There's an Internet room, where dozens of computers are set up for visitors; an area of the museum dedicated to teaching kids about electricity; and a catwalk 28 meters in the air on which children and parents can peer below onto the museum floor or out windows onto the Mexicali skyline.
And then there's the ever-popular burbujas, or bubble, area.
"It's one of the favorites of the children," Lara said.
Sergio Ramirez, 13, of Tijuana stood in the center of the burbucapsula exhibit as other children enveloped him in a giant bubble.
"It's fun," he laughed, wiping the soapy remnants of a burst bubble from his face.

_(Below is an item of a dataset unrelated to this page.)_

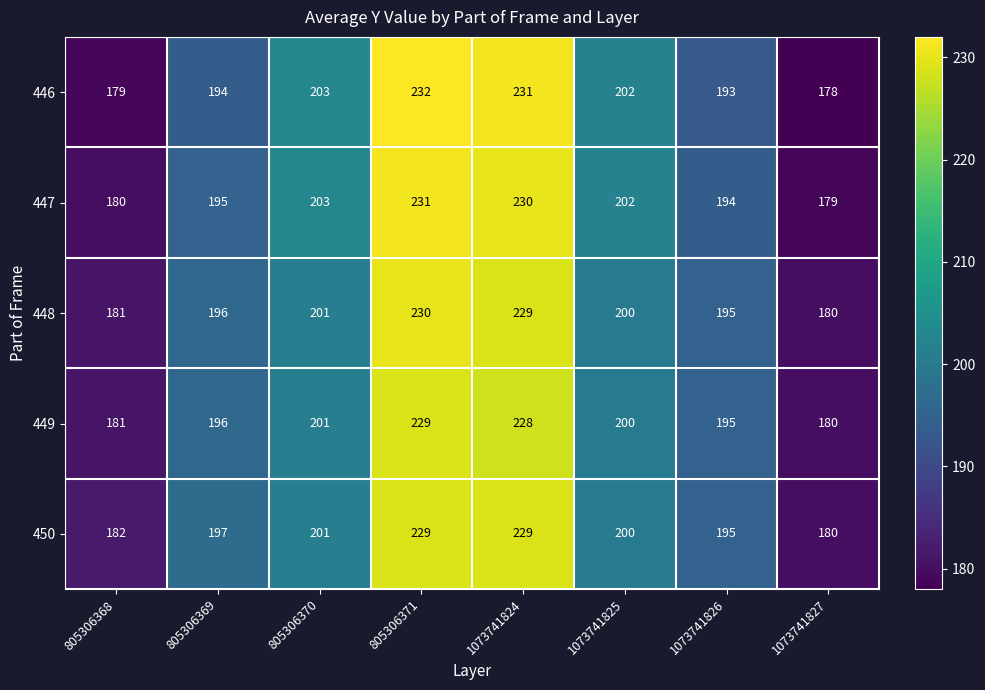

What is the average value of the 446 series?

202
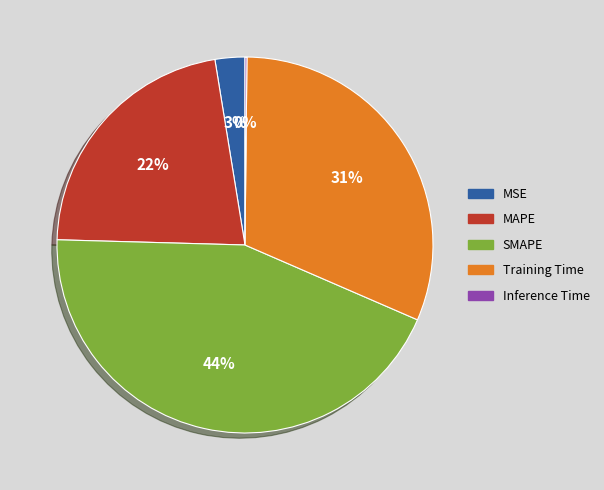

To the nearest percent, what is the average slice percentage?

20%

Lara explained the bubble exhibits help to teach children about elasticity, refraction of light and molecular bonding, although she admitted those concepts are likely lost on the children.
Housed in a former warehouse known as la jabonera, Sol Del Niño was a labor of love for Maria Elena Blackaller de Elorduy, wife of former Mexicali Mayor Eugenio Elorduy Walther.
In 1995, Lara said, Blackaller began a movement to bring a science and technology museum for children to Mexicali. With the help of a host of government and private agencies, ground was broken on the museum March 31, 1998, with the center opening for business Sept. 21, 1998.
Lara said construction of the museum was entirely funded by two years of ticket sales from Fiestas Del Sol, Mexicali's annual two-week fair in Vicente Guerrero Park, also the site of Sol Del Niño.
Money made at the Fiestas gate from 1995 to 1996 went not only to building the structure but purchasing various science exhibits from other museums throughout Mexico and the United States. Lara said a number of museums also donated exhibits to Sol Del Niño, including the Exploritorium Museum in San Francisco.
Only three years into the museum's history, Lara said its been an incredible success, drawing children and their parents from all over Baja California and other areas of Mexico.
While school trips from the Imperial Valley are out of the question due to legal issues concerning children and cross-border travel, Lara said she would like to see more parents from the U.S. bring their children south to the museum.
Julio Gamez of Indio did.
"I think something like this is very important for the kids. It shows the children new things and teaches them that science doesn't have to be boring; that it can be recreation," he said.
Sol Del Niño is open from 9 a.m. to 5 p.m. Tuesdays through Thursdays, 9 to 7 Fridays and 10 to 7 Saturdays and Sunday. Admission is 35 pesos or $3.50 (U.S.) for those 14 and older or 30 pesos or $3 for those ages 3 to 13. Children under 3 get in free.